Immigrants are often refugees.
Whether they be Colombian or Guatemalan or Salvadorian or Mexican, there are many immigrants in these stories and essays who are not just moving to America because they want to find "freedom" or "opportunity," as Americans sometimes believe, but rather, they were fleeing from real horror in their homeland. Many were forced to evacuate for literal fear of death, having accidentally found themselves on the wrong side of a capricious drug cartel.
Immigration is painful and sad.
People who hate refugees often cite that they are taking the easy way out, but Luiselli fights against this idea with fervor. 80 percent of women reported they had been raped when she was helping in court during her time as a translator. She remembers that these people were often put in small containers by Border Patrol, and they were greeted in America as enemies of the state, even though they were refugees.
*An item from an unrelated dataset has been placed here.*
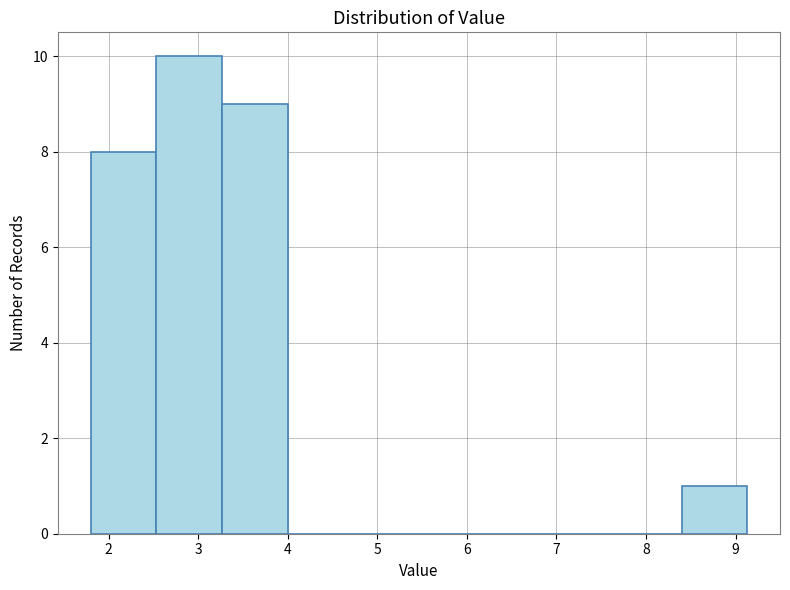

How tall is the bar that spans 1.8 to 2.5 on the x-axis? Neither the bar edges nor the heights are printed on the chart, so give them approximately, as read against the axes.

8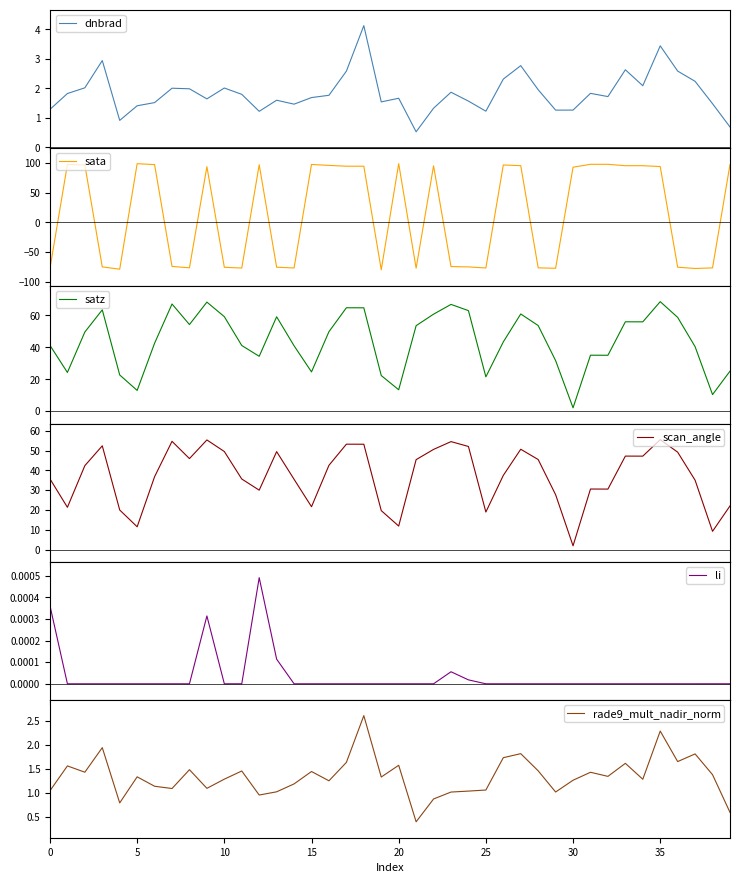

What is the greatest value displayed?

98.6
Community cannot coexist with hatred.
Ultimately, the point of this book is to remind the reader that hatred cannot be tolerated in a community, because to have hatred as a possible tool will make people neglect the horrific truth of the situation. Luiselli's essays show that people who don't understand immigration have a lot of misconceptions, and if they ever learned the actual, tangible reality of what life was like for these refugees in the cartel-governed lands they hail from, Luiselli feels that people would see the true problem is not immigration or over-population; the real problem is that humans treat each other with contempt.